Ne soyons point trop sévère toutefois : ses portraits de milliardaires (Pierre Bergé, Paul Getty ou Marcel Dassault) sont joliment brossés et en cuisine, domaine où il s’est rendu célèbre, il fait encore preuve d’éclat : le lecteur se régalera du portrait d’Alain Ducasse ou encore de celui d’un certain Paul B (non, non, ce n’est pas… quoique…) ; ce dernier portrait nous révèle même un style Millau dans ce qu’il a de meilleur, notamment dans l’art de donner de l’allant aux participes présents et aux gérondifs, ce qui n’est pas rien. Dans le même chapitre (Du côté de la table), on relèvera des propos justes et profonds de Jean-Paul Aron sur le luxe – vrai ou faux – que Millau a eu l’intelligence de retenir et de transcrire.
Des écuries de la cavalerie littéraire aux cuisines, disons que Christian Millau pourrait faire un aimable maître Jacques, à qui ses redites seront pardonnées[i].
Jacques Laurent, ses vies, ses œuvres
Un qui n’aimait pas plus que cela être qualifié de hussard, c’est Jacques Laurent, qui aimait à rappeler qu’en 1940 il avait été fantassin[ii]. Les éditions Pierre-Guillaume de Roux ont récemment fait paraître un Jacques Laurent à l’œuvre, où Alain Cresciucci (auteur notamment d’une fort recommandable biographie d’Antoine Blondin parue chez Gallimard en 2004) tente de nous faire entrevoir la vie de Jacques Laurent à travers son œuvre, voire en tant qu’œuvre : le cliché sur Sainte-Beuve pris à rebrousse-poil, en somme.
Un trait qui ressort de cet essai, c’est le risque couru à trop se fier à un mécène, en l’occurrence Cécil Saint-Laurent pour Jacques Laurent. Certes, les romans populaires du premier ont assuré une certaine aisance au second (au point de lui permettre de lancer sa revue, la Parisienne, dans les années 1950), mais lui ont aussi pris pas mal de temps.

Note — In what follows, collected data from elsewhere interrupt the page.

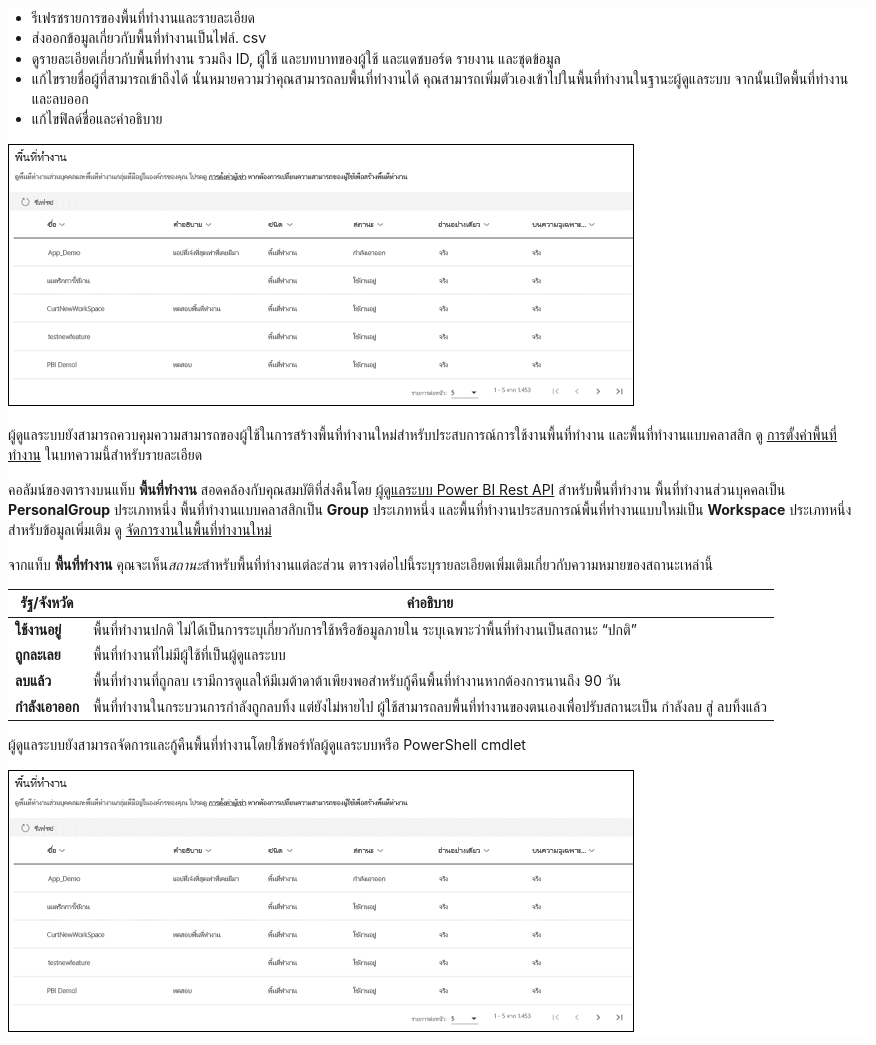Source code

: - รีเฟรชรายการของพื้นที่ทำงานและรายละเอียด
- ส่งออกข้อมูลเกี่ยวกับพื้นที่ทำงานเป็นไฟล์. csv 
- ดูรายละเอียดเกี่ยวกับพื้นที่ทำงาน รวมถึง ID, ผู้ใช้ และบทบาทของผู้ใช้ และแดชบอร์ด รายงาน และชุดข้อมูล
- แก้ไขรายชื่อผู้ที่สามารถเข้าถึงได้ นั่นหมายความว่าคุณสามารถลบพื้นที่ทำงานได้ คุณสามารถเพิ่มตัวเองเข้าไปในพื้นที่ทำงานในฐานะผู้ดูแลระบบ จากนั้นเปิดพื้นที่ทำงานและลบออก
- แก้ไขฟิลด์ชื่อและคำอธิบาย

![รายการพื้นที่ทำงาน](media/service-admin-portal/workspaces-list.png)

ผู้ดูแลระบบยังสามารถควบคุมความสามารถของผู้ใช้ในการสร้างพื้นที่ทำงานใหม่สำหรับประสบการณ์การใช้งานพื้นที่ทำงาน และพื้นที่ทำงานแบบคลาสสิก ดู [การตั้งค่าพื้นที่ทำงาน](#workspace-settings) ในบทความนี้สำหรับรายละเอียด 

คอลัมน์ของตารางบนแท็บ **พื้นที่ทำงาน** สอดคล้องกับคุณสมบัติที่ส่งคืนโดย [ผู้ดูแลระบบ Power BI Rest API](/rest/api/power-bi/admin) สำหรับพื้นที่ทำงาน พื้นที่ทำงานส่วนบุคคลเป็น **PersonalGroup** ประเภทหนึ่ง พื้นที่ทำงานแบบคลาสสิกเป็น **Group** ประเภทหนึ่ง และพื้นที่ทำงานประสบการณ์พื้นที่ทำงานแบบใหม่เป็น **Workspace** ประเภทหนึ่ง สำหรับข้อมูลเพิ่มเติม ดู [จัดการงานในพื้นที่ทำงานใหม่](../collaborate-share/service-new-workspaces.md)

จากแท็บ **พื้นที่ทำงาน** คุณจะเห็น*สถานะ*สำหรับพื้นที่ทำงานแต่ละส่วน ตารางต่อไปนี้ระบุรายละเอียดเพิ่มเติมเกี่ยวกับความหมายของสถานะเหล่านี้

|รัฐ/จังหวัด  |คำอธิบาย  |
|---------|---------|
| **ใช้งานอยู่** | พื้นที่ทำงานปกติ ไม่ได้เป็นการระบุเกี่ยวกับการใช้หรือข้อมูลภายใน ระบุเฉพาะว่าพื้นที่ทำงานเป็นสถานะ “ปกติ” |
| **ถูกละเลย** | พื้นที่ทำงานที่ไม่มีผู้ใช้ที่เป็นผู้ดูแลระบบ |
| **ลบแล้ว** | พื้นที่ทำงานที่ถูกลบ เรามีการดูแลให้มีเมต้าดาต้าเพียงพอสำหรับกู้คืนพื้นที่ทำงานหากต้องการนานถึง 90 วัน |
| **กำลังเอาออก** | พื้นที่ทำงานในกระบวนการกำลังถูกลบทิ้ง แต่ยังไม่หายไป ผู้ใช้สามารถลบพื้นที่ทำงานของตนเองเพื่อปรับสถานะเป็น กำลังลบ สู่ ลบทิ้งแล้ว |

ผู้ดูแลระบบยังสามารถจัดการและกู้คืนพื้นที่ทำงานโดยใช้พอร์ทัลผู้ดูแลระบบหรือ PowerShell cmdlet 

![รายการพื้นที่ทำงาน](media/service-admin-portal/workspaces-list.png)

Le nombre de romans signés Jacques Laurent s’en est ressenti, ainsi que la qualité de certains, si l’on excepte deux chefs d’œuvre, Les Corps tranquilles (paru en 1948) et Les Bêtises (paru en 1971) : deux romans opposés, le premier brillant par la liberté avec laquelle son auteur multiplie les points de vue, le second par la complexité de sa construction (la synthèse pouvant être trouvée dans Le Miroir aux tiroirs, paru en 1990).
Une autre piste ouverte par Cresciucci en ce qui concerne le petit nombre des romans de Jacques Laurent (avant les années 1980) est celle du goût pris à mener une vie parfois romanesque (y compris dans le genre historique !) : plaisirs des pseudonymes[iii], des écritures multiples, des aventures politiques ou féminines… Là où d’autres écrivent des romans autobiographiques, il se pourrait donc que Jacques Laurent se soit appliqué à vivre une existence « autoromancée », imaginée par lui : une forme de dandysme[iv] ?

Et, bien entendu, une très bonne année 2015 à tous ceux qui ont la patience de me lire !


[i] Et comment en vouloir à un homme qui s’est fendu en 2011 d’une lettre à Antoine Gallimard où il s’est permis de lui écrire : « Savez-vous que Nimier adorait le papier ? En particulier, le papier bible. Ce serait peut-être le moment d’y songer… » ?
[ii] Ce que j’avais déjà évoqué ici. Le radotage me guette-t-il ? Mon âge étant à peu près la moitié de celui de Christian Millau en ce moment, il y a peut-être lieu de s’inquiéter à mon sujet.
[iii] Au moins dix-huit selon la B.N.F. ; du reste, pour l’état-civil, Jacques Laurent se nommait Jacques Laurent-Cély, son grand-père ayant fait ajouter le nom de son épouse au sien : goût atavique du changement de nom ?
[iv] A ce propos, on pourra lire ici l’avis – différent mais intéressant – du Chouan des villes.